第7話 回復魔法

「《ヒール》」


 その一言で、身体の痛みが徐々に和らいでいく。人前で、女子が腹を出すわけにもいかないから目視確認はできないが、おそらく踏みつけられてできたであろうあざもほとんど消えているはずだ。

 これが、平民である私が、本来貴族が通うエリシア中央学園に入学できた唯一の理由。


 (記憶を取り戻してから魔法を使ったのは初めてだ。なんかちょっと緊張した)


 使えると分かっていても、精神が前世の記憶に引っ張られているせいで、本当に発動できるか不安だった。

 ところで、このプリブスの世界において、魔法は使用者の魔力、ゲームで言うところのMPマインドポイントを消費して発動される。

 元がコマンドバトルのゲームであるためか、魔法陣を描いたり、長ったらしい詠唱をすることはない。ただ魔力を込めて魔法名を唱えるだけで術が発動する。


 (詠唱とか肝心な時に噛みそうで怖いし、なくて良かったぁ)


「バカな!? 無詠唱!?」

「なるほど」


 驚愕の表情を浮かべるシャルルと、何やら納得したような顔をするリゼット。

 主にシャルルの反応を見て、私は逆に驚かされた。


 (は? 待って、何その反応?! まさか……!)


「おそらく史上初になる回復魔法の無詠唱術師……どおりで特別推薦枠が使われるわけね」


 それまで私を冷たい目で見ていたリゼットの瞳に、少しばかりの光が差した。

 少しは私に興味を持ってもらえたようで何よりではあるのだが、この展開は私にとってもあまりに予想外だった。

 

 (普通は詠唱あるんかい!)


 前世の記憶を取り戻す前から、当然のように魔法を無詠唱で使えていたから、それが普通なんだと思っていた。

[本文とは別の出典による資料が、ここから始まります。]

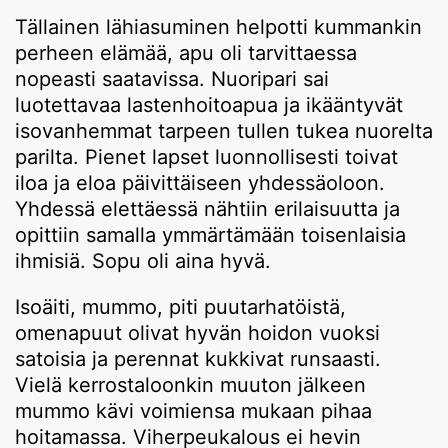
Tällainen lähiasuminen helpotti kummankin
perheen elämää, apu oli tarvittaessa
nopeasti saatavissa. Nuoripari sai
luotettavaa lastenhoitoapua ja ikääntyvät
isovanhemmat tarpeen tullen tukea nuorelta
parilta. Pienet lapset luonnollisesti toivat
iloa ja eloa päivittäiseen yhdessäoloon.
Yhdessä elettäessä nähtiin erilaisuutta ja
opittiin samalla ymmärtämään toisenlaisia
ihmisiä. Sopu oli aina hyvä.
Isoäiti, mummo, piti puutarhatöistä,
omenapuut olivat hyvän hoidon vuoksi
satoisia ja perennat kukkivat runsaasti.
Vielä kerrostaloonkin muuton jälkeen
mummo kävi voimiensa mukaan pihaa
hoitamassa. Viherpeukalous ei hevin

 それに、もしかしたらゲームのシナリオ上でそんな説明もあったのかもしれないが、前世の私が世界観の説明まで一々読んでいるわけがない。

 おかげで、自分の異常性に気づけなかった。

 

 (まさかこんな逆ドッキリみたいな状況になるとは思ってなった……。これが転生特典って奴ですかね? いや、主人公補正かな?)

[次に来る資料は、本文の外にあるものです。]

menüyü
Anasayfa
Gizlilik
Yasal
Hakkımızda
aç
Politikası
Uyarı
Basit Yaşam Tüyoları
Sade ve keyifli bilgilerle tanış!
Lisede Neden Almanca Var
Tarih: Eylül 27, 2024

 しかし、そうとなればアドバンテージをここぞとばかりに使わせてもらう。


「ベルナール公爵令嬢。いかがでしょうか? これで少しは、私にご興味をお持ちいただけましたか?」

 

 そして、私はリゼットの前で片膝をつく。


「どうか、私を貴方の下で仕えさせていただきたい。それのためなら、奴隷にでもなります」


 すると、リゼットは小さく息を吐き、真一文字に閉口する。

 それから少しの沈黙の後、彼女はめんどくさそうに言った。


「良いわ。少しだけ、お前を試してあげる」


 こうして、私はリゼットの仮奴隷となった。